**Task requirements**
Of the material below, the lines to be retyped are those from the line containing "right hip: (213, 201)" through the line containing "left back paw: (265, 290)", inclusive; reproduce them exactly.
--------------------
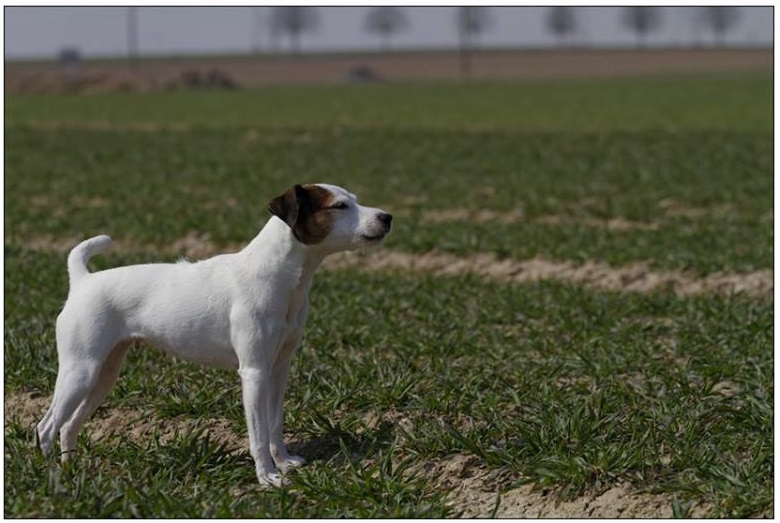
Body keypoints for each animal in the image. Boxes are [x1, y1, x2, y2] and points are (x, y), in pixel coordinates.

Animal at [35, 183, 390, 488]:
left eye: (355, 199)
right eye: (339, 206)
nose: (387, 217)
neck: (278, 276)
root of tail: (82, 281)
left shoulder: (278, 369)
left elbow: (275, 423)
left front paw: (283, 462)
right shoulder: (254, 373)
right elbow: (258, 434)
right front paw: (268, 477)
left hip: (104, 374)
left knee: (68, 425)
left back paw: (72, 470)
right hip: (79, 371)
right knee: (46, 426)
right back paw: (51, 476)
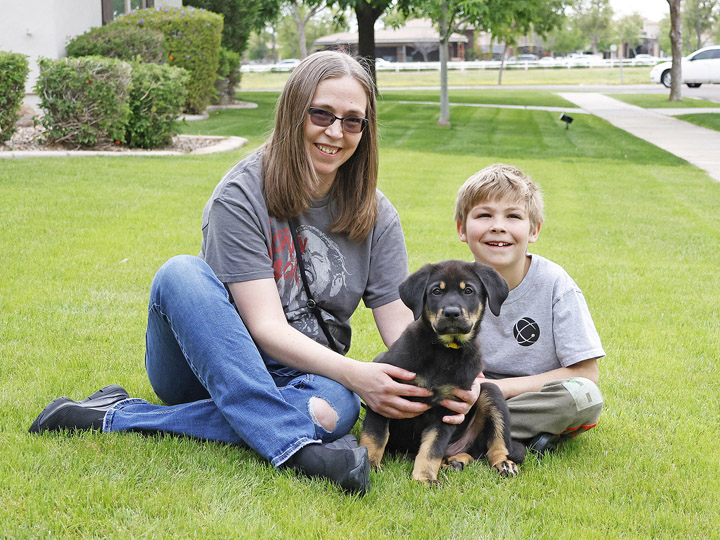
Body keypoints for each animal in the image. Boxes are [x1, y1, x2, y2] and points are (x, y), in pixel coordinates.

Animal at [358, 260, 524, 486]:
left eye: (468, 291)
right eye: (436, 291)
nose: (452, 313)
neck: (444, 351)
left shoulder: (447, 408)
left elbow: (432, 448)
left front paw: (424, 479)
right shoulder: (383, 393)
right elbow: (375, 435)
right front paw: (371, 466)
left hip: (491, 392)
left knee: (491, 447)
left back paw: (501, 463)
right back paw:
--------------------
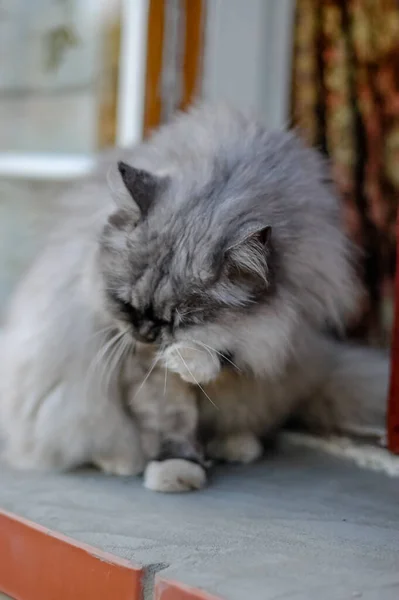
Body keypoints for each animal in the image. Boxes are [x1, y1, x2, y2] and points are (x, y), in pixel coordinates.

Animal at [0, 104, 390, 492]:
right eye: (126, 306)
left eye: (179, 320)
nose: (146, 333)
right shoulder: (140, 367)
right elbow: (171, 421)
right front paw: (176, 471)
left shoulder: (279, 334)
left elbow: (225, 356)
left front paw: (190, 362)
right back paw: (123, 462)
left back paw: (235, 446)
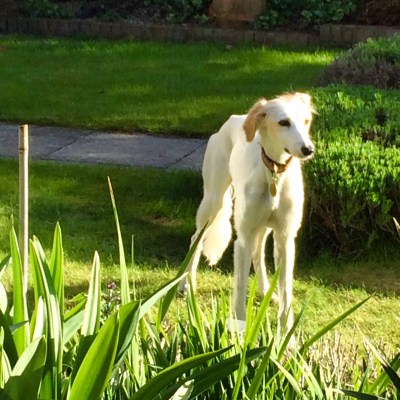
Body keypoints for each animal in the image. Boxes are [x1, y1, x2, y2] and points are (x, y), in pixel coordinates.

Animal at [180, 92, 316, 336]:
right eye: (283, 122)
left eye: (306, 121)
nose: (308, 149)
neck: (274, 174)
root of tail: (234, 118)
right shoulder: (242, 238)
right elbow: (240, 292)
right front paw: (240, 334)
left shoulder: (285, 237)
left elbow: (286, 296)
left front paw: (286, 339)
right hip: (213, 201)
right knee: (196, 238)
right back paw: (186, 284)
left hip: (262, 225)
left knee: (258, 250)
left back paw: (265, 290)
--------------------
**Result for this exercise**
right hip: (213, 201)
right knee: (196, 238)
right back paw: (186, 284)
left hip: (262, 225)
left knee: (258, 250)
left back paw: (265, 290)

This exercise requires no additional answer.